The return to democratic rule in Nigeria on May 29th, 1999 presented Nigerians with fresh hopes and latent optimism. This is because the people were of the hope that democracy could guarantee freedom, liberty, and equity and enhances the security of lives and properties which are the panacea for the much needed sustainable economic growth and development of the nation. About eighteen years after this fresh hope was offered, the realities on the ground suggest that the hope and optimism has remained a mirage. According to figures from the National Bureau of Statistics, over ten million Nigerians were unemployed by March 2009. As Otto and Ukpere, (2012) observed, the figure on unemployment keep increasing geometrically yearly with less realistic effort by the managers of the state to abate the rampaging unemployment problem. Nwanegbo and Odigbo, (2013) agreed with the view above when they further opined that majority of the population seem to lack access to pipe borne water, health care facilities, electricity and affordable quality education.

This scenario painted above aided the Nigeria security situation to deteriorate drastically. Since the return to democratic rule in May 1999, Nigeria has witnessed a number of security challenges associated with militancy, kidnapping, armed robbery, political assassination, arms proliferation, piracy and ethno-religious conflicts. The security challenges have assumed a formidable dimension forcing the country’s political and economic managers and, indeed the entire nation, to rue the loss of their loved ones, investments and absence of safety in most part of the country (Onifade, Imhonopi and Urim, 2013). The various governments since May 1999, has tried different methods aimed at ameliorating the devastating effect of insecurity without any useful result. When it seems that the government is achieving good result in one, another will rare it ugly head. The reason for government failure to address this issue of insecurity satisfactorily may not be unconnected with government failure in meeting the developmental needs of the people which has forced them into forming alliance in different forms that has succeeded in breading what Onifade, Imhonopi and Urim,(2013) refers to increasing ethnic hate, religious bigotry, political rivalry and a growing population of disgruntle citizens in the country who feel they have been short-changed and given very limited or no access to the common patrimony.  This is consistent with the findings of Egwu, (2001) who observed that the primordial tendencies of various ethnic groups towards violence, the perennial eruption of various ethnic militias and the preponderant religious fundamentalism in place, given expression to by some sections of the dominant religious establishment in Nigeria, have inevitably aggravated the scale and propensity of insecurity and widened its scope in various ramifications.

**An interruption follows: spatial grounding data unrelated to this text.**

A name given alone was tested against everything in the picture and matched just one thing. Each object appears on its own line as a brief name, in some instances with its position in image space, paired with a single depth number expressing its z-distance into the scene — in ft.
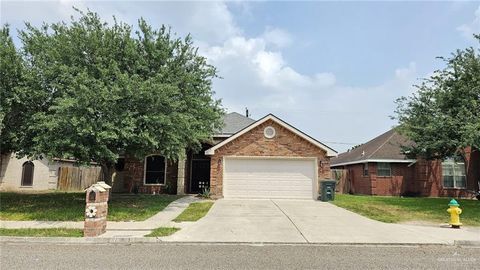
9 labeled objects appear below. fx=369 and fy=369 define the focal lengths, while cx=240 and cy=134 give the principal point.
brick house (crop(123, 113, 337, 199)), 62.64
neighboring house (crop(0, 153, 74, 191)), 82.99
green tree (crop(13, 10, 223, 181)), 39.78
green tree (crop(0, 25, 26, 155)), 42.65
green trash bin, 60.08
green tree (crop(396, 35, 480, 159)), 51.39
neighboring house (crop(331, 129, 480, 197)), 79.46
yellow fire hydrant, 35.87
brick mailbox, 29.19
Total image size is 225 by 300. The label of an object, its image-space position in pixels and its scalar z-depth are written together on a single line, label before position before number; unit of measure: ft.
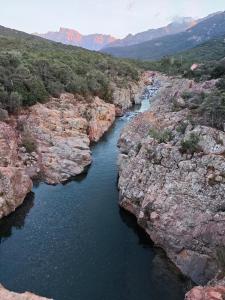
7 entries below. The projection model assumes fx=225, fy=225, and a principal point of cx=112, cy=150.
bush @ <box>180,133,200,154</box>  72.49
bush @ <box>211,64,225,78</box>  112.35
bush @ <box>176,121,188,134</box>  80.29
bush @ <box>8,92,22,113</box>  113.37
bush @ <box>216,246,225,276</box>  52.33
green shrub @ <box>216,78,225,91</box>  93.83
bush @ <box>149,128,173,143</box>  80.23
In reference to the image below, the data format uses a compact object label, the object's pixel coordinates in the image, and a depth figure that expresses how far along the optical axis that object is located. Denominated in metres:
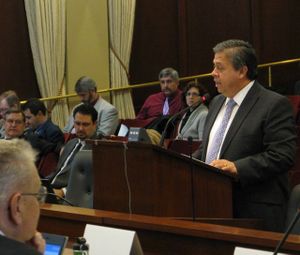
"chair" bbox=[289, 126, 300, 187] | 6.14
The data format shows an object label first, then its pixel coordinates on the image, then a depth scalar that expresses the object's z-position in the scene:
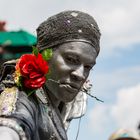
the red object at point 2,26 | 5.07
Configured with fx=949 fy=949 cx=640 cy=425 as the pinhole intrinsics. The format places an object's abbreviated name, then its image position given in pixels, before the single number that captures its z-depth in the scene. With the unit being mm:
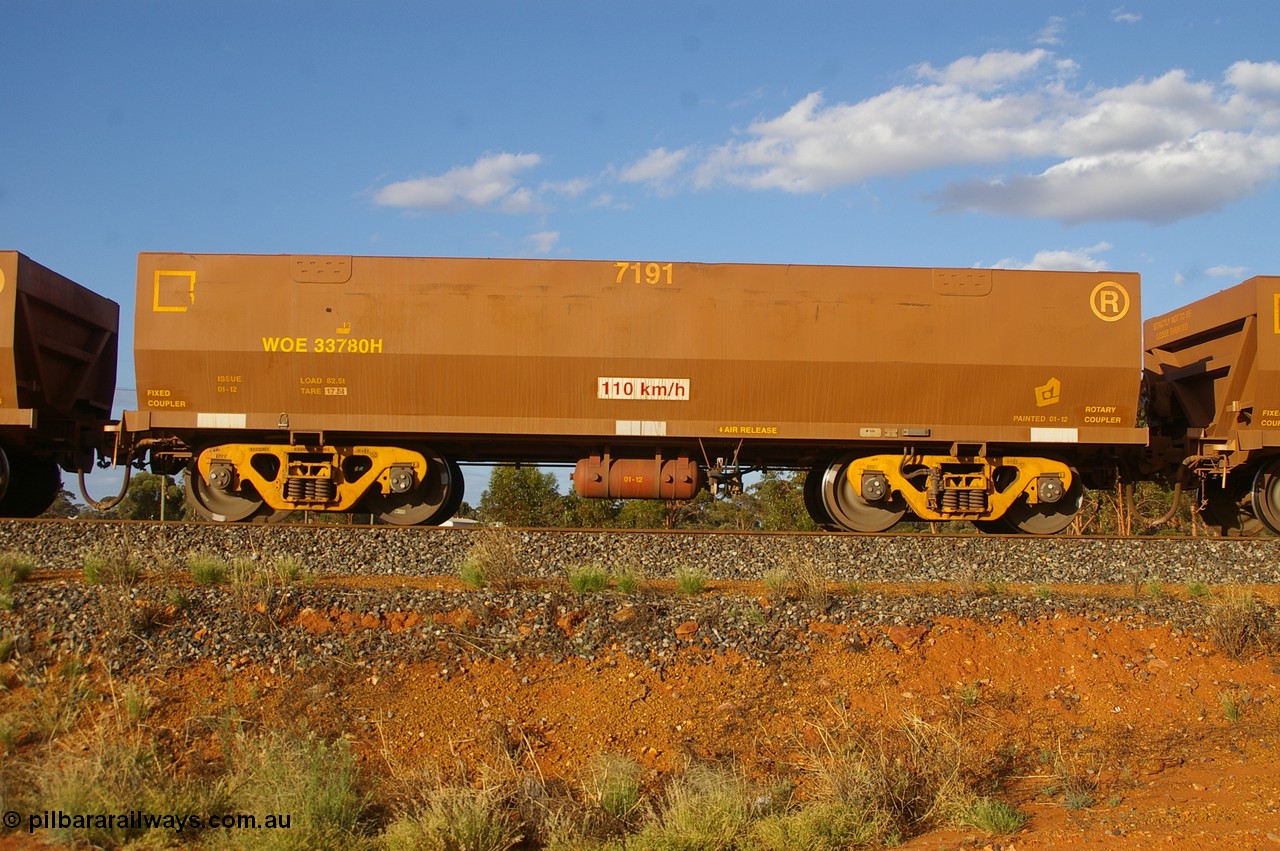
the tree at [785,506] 31906
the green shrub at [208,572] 8641
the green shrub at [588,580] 9023
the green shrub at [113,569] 8227
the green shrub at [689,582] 9250
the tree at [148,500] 37781
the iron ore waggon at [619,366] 12711
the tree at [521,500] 30703
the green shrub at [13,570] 8140
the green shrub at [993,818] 5715
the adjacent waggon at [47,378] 12398
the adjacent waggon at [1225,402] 12828
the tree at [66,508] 43719
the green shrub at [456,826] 5379
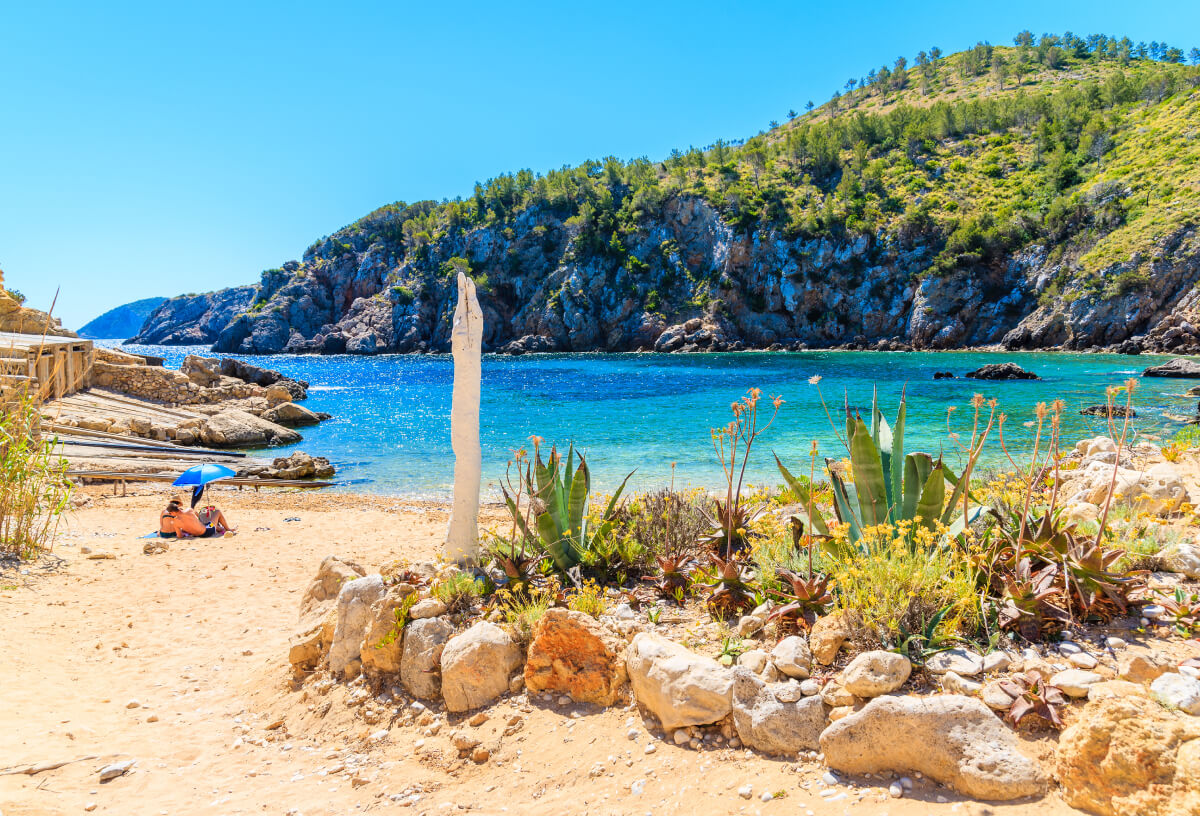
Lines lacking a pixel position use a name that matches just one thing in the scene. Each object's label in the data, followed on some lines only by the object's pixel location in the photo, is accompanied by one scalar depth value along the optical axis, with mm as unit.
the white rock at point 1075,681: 2879
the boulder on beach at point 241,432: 21047
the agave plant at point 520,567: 4927
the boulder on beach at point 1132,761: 2291
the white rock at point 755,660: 3514
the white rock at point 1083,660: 3070
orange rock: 3902
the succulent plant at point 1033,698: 2799
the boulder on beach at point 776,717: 3137
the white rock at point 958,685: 3012
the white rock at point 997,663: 3160
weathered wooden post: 5156
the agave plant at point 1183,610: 3297
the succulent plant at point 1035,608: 3383
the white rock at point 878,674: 3088
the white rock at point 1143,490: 5484
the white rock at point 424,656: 4309
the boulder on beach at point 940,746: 2625
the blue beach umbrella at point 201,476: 11117
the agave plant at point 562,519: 5230
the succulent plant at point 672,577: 4817
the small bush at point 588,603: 4426
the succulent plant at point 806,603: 3887
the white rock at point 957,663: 3141
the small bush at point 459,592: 4766
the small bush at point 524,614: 4301
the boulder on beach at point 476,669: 4082
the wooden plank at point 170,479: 14680
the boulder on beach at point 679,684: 3344
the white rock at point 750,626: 3977
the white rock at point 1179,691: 2604
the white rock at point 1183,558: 3916
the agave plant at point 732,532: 5129
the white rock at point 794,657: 3385
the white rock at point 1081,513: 4858
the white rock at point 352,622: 4801
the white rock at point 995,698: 2912
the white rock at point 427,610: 4574
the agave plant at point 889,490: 4324
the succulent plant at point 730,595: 4332
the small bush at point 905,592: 3426
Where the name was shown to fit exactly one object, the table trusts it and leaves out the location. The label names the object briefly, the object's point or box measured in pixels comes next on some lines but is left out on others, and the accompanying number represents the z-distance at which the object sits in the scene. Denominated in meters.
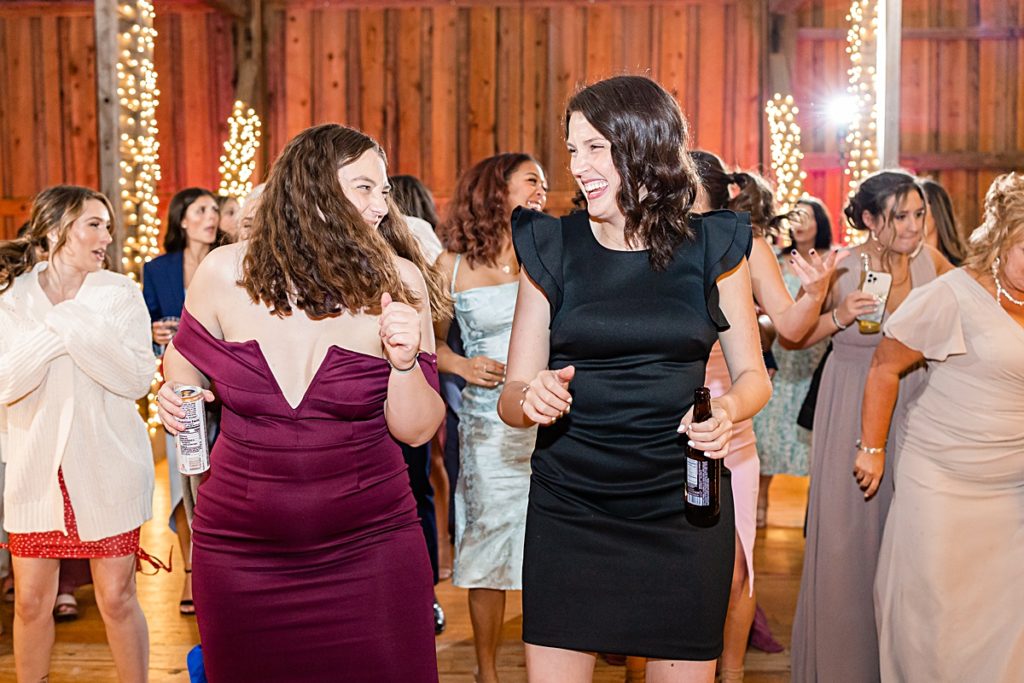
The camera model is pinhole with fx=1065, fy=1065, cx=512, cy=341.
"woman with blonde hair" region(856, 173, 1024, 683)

The effect of insecurity is very obvious as it presents itself in the destruction of few available infrastructures needed for the industrial growth and development of the nation. No country of the world can develop without the needed prerequisite for growth and development. With the huge outlay of government resources spent on curbing the menace of insecurity and the attendant destruction of the few existing infrastructure, one can assume that the challenges that insecurity posed to development is enormous.

Therefore, this study examines the implication of insecurity on economic development in Nigeria. It seeks to x-ray the major security challenges hindering economic development in the country.

This study is divided into five (5) sections. Following the introduction is the literature review which contains conceptual explanation of insecurity and economic development, the various areas of Nigeria security challenges, the theoretical link between security and economic development and implication of insecurity to economic development. Section three, four and five contains the methodology, results and conclusion and recommendations respectively.